* [Work to be completed]: Rewrite the items from the line containing "list Enseignement [156, 348, 1122, 377]" through the line containing "list Hôtel de police [193, 233, 1122, 262]" as a numbered list, leaving out blank lines.

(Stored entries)
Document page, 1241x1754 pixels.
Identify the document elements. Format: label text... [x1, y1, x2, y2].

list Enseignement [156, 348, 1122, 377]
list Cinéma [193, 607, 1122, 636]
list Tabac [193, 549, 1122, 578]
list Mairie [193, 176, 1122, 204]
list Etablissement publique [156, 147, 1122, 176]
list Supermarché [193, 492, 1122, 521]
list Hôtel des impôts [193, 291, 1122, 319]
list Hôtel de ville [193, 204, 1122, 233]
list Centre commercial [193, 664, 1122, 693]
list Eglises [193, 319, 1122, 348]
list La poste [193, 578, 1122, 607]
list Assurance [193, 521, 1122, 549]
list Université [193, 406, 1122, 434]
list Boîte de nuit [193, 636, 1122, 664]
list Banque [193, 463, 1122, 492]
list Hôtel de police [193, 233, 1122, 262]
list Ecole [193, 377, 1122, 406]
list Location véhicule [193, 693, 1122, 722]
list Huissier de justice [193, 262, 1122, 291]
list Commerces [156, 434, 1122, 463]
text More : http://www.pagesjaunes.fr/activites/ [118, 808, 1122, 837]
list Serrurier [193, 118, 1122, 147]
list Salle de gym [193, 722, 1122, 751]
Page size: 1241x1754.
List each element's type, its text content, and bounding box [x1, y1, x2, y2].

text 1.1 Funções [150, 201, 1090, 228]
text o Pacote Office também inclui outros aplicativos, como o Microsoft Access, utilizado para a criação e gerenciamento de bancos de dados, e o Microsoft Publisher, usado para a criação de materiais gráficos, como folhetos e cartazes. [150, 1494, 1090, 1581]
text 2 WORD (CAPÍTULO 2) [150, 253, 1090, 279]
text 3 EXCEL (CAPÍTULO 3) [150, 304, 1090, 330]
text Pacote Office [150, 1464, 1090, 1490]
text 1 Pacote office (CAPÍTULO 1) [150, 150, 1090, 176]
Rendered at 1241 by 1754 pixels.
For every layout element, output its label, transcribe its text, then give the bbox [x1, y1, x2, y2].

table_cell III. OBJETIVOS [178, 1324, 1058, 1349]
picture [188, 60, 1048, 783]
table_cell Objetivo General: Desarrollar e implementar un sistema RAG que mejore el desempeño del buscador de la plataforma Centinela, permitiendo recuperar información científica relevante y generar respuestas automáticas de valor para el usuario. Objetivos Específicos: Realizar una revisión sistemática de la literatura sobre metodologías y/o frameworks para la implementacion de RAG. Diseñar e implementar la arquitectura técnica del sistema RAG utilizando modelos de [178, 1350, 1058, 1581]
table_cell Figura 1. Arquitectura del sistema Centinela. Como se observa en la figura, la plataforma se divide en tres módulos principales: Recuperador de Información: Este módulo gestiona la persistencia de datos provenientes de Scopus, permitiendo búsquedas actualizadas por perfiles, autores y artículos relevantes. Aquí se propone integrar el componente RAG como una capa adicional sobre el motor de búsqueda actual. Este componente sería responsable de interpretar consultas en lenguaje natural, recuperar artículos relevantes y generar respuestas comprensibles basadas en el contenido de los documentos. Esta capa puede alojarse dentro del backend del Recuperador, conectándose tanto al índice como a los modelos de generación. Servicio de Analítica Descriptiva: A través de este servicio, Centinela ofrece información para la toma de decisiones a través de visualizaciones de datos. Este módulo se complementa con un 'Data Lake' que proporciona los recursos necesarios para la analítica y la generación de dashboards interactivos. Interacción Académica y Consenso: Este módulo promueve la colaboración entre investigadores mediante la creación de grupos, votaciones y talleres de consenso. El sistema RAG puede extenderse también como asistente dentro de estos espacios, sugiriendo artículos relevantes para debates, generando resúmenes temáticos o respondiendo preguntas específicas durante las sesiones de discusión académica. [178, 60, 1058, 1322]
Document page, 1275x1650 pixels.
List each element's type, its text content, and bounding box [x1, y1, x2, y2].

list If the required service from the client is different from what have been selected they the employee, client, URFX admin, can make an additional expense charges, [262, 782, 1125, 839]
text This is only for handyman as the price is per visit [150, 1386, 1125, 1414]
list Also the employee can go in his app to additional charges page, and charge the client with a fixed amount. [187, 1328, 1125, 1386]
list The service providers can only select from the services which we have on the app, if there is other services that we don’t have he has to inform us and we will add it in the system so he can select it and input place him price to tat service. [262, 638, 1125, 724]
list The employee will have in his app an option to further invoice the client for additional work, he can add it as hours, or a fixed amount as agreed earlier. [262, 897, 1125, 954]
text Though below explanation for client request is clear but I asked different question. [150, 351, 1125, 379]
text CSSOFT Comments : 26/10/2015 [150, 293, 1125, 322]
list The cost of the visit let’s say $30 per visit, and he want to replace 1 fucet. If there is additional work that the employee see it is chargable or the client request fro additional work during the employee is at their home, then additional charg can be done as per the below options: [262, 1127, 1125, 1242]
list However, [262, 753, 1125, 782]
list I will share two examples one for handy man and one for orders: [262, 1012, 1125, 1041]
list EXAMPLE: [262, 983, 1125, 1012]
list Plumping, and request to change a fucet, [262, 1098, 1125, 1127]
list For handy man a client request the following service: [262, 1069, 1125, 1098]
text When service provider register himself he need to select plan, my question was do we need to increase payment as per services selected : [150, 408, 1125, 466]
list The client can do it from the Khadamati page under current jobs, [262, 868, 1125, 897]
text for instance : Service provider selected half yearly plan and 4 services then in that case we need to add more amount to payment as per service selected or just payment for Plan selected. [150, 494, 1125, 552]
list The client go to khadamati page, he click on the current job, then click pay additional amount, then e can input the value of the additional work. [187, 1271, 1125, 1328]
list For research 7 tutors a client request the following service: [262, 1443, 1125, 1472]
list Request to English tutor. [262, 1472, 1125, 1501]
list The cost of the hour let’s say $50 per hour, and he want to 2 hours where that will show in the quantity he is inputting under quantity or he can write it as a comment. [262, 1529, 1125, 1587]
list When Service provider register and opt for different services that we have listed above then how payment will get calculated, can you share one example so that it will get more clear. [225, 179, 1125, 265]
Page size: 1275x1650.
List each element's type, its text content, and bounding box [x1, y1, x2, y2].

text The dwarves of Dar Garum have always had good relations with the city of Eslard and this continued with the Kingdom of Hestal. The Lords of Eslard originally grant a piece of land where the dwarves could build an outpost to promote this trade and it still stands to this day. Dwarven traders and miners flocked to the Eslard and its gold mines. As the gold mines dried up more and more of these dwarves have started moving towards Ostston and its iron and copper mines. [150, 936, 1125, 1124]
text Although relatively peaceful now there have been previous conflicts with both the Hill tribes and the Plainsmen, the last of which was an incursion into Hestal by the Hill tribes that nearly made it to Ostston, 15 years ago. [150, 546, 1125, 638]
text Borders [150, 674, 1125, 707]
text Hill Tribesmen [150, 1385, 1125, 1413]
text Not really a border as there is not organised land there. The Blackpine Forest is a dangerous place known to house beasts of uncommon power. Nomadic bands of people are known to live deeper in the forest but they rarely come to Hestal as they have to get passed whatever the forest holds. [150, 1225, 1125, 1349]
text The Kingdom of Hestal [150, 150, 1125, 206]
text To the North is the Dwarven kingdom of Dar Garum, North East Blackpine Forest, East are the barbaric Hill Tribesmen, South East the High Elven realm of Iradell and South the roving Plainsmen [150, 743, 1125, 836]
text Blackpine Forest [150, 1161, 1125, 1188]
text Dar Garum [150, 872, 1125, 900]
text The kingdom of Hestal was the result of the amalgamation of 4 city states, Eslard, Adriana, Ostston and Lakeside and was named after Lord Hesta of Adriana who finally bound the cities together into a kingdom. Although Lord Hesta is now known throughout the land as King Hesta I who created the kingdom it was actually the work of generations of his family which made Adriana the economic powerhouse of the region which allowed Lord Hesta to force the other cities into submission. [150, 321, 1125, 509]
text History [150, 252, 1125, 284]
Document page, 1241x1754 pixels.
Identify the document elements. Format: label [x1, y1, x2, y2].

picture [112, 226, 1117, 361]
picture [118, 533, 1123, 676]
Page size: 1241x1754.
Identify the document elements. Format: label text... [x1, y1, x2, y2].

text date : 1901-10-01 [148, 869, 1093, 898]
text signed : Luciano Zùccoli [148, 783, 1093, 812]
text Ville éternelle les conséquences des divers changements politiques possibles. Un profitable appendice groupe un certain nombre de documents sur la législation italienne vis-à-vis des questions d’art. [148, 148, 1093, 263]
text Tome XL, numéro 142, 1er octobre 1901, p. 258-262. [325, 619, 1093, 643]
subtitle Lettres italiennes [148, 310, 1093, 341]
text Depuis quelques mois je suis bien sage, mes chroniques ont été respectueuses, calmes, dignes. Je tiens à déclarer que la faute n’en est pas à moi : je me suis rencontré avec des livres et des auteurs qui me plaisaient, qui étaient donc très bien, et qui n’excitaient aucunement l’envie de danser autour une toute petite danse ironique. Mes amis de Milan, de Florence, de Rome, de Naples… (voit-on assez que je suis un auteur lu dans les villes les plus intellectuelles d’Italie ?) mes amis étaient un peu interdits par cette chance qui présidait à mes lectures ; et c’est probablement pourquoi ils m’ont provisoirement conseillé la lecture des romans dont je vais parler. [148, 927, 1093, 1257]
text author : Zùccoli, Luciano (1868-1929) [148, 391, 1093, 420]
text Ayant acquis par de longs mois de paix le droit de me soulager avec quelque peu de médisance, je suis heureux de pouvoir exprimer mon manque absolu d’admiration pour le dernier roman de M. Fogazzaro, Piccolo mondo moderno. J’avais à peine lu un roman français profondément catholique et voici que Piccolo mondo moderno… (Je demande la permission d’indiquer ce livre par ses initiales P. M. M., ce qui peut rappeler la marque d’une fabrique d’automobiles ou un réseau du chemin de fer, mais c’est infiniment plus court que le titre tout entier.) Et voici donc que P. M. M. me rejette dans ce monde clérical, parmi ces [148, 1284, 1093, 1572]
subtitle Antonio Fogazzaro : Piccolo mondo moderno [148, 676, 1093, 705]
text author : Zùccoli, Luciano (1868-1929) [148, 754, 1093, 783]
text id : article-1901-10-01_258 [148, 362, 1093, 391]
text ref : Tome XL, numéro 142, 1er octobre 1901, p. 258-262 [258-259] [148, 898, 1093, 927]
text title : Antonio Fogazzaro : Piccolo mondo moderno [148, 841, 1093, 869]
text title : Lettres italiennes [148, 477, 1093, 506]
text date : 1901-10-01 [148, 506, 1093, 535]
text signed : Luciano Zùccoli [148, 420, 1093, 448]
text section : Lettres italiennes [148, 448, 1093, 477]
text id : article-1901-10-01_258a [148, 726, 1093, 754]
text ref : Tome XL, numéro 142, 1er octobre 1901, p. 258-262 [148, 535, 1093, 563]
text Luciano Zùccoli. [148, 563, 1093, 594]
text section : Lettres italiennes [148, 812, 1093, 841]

* [Finished task]:
1. list Enseignement [156, 348, 1122, 377]
2. list Cinéma [193, 607, 1122, 636]
3. list Tabac [193, 549, 1122, 578]
4. list Mairie [193, 176, 1122, 204]
5. list Etablissement publique [156, 147, 1122, 176]
6. list Supermarché [193, 492, 1122, 521]
7. list Hôtel des impôts [193, 291, 1122, 319]
8. list Hôtel de ville [193, 204, 1122, 233]
9. list Centre commercial [193, 664, 1122, 693]
10. list Eglises [193, 319, 1122, 348]
11. list La poste [193, 578, 1122, 607]
12. list Assurance [193, 521, 1122, 549]
13. list Université [193, 406, 1122, 434]
14. list Boîte de nuit [193, 636, 1122, 664]
15. list Banque [193, 463, 1122, 492]
16. list Hôtel de police [193, 233, 1122, 262]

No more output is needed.